= Beginning of Section =

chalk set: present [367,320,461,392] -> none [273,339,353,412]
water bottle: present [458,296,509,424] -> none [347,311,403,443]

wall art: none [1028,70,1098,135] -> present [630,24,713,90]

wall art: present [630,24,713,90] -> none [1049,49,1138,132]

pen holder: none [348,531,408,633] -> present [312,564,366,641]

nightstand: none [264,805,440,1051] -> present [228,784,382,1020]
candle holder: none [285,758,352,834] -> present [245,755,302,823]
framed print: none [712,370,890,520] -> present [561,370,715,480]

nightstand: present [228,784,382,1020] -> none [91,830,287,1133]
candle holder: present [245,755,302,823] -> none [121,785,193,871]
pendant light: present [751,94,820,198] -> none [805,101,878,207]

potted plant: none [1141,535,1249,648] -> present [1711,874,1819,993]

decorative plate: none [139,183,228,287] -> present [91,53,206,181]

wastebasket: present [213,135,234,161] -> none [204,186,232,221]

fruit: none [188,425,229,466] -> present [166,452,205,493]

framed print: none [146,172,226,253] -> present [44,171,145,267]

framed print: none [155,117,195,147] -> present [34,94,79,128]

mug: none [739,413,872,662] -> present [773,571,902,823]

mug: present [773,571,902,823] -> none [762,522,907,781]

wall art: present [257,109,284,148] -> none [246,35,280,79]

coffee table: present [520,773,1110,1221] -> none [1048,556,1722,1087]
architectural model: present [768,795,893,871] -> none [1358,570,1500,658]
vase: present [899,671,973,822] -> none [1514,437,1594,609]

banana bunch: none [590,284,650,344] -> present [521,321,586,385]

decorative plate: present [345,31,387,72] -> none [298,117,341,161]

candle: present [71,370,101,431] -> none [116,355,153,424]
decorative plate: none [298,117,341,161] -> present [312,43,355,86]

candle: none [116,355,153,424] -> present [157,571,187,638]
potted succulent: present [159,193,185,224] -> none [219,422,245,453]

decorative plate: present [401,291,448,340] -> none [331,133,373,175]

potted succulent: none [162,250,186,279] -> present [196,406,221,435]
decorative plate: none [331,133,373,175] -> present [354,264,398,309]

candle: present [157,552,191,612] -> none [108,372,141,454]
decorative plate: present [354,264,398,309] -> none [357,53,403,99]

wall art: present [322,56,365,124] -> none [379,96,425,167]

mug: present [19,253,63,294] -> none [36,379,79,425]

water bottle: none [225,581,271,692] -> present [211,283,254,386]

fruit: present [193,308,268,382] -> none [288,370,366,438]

= End of Section =

- [INSTRUCTION]: Repeat exactly the lines from the line containing "architectural model: present" through the end of the listing above; both boundary lines are part of the output.

- [OUTPUT BELOW]:
architectural model: present [768,795,893,871] -> none [1358,570,1500,658]
vase: present [899,671,973,822] -> none [1514,437,1594,609]

banana bunch: none [590,284,650,344] -> present [521,321,586,385]

decorative plate: present [345,31,387,72] -> none [298,117,341,161]

candle: present [71,370,101,431] -> none [116,355,153,424]
decorative plate: none [298,117,341,161] -> present [312,43,355,86]

candle: none [116,355,153,424] -> present [157,571,187,638]
potted succulent: present [159,193,185,224] -> none [219,422,245,453]

decorative plate: present [401,291,448,340] -> none [331,133,373,175]

potted succulent: none [162,250,186,279] -> present [196,406,221,435]
decorative plate: none [331,133,373,175] -> present [354,264,398,309]

candle: present [157,552,191,612] -> none [108,372,141,454]
decorative plate: present [354,264,398,309] -> none [357,53,403,99]

wall art: present [322,56,365,124] -> none [379,96,425,167]

mug: present [19,253,63,294] -> none [36,379,79,425]

water bottle: none [225,581,271,692] -> present [211,283,254,386]

fruit: present [193,308,268,382] -> none [288,370,366,438]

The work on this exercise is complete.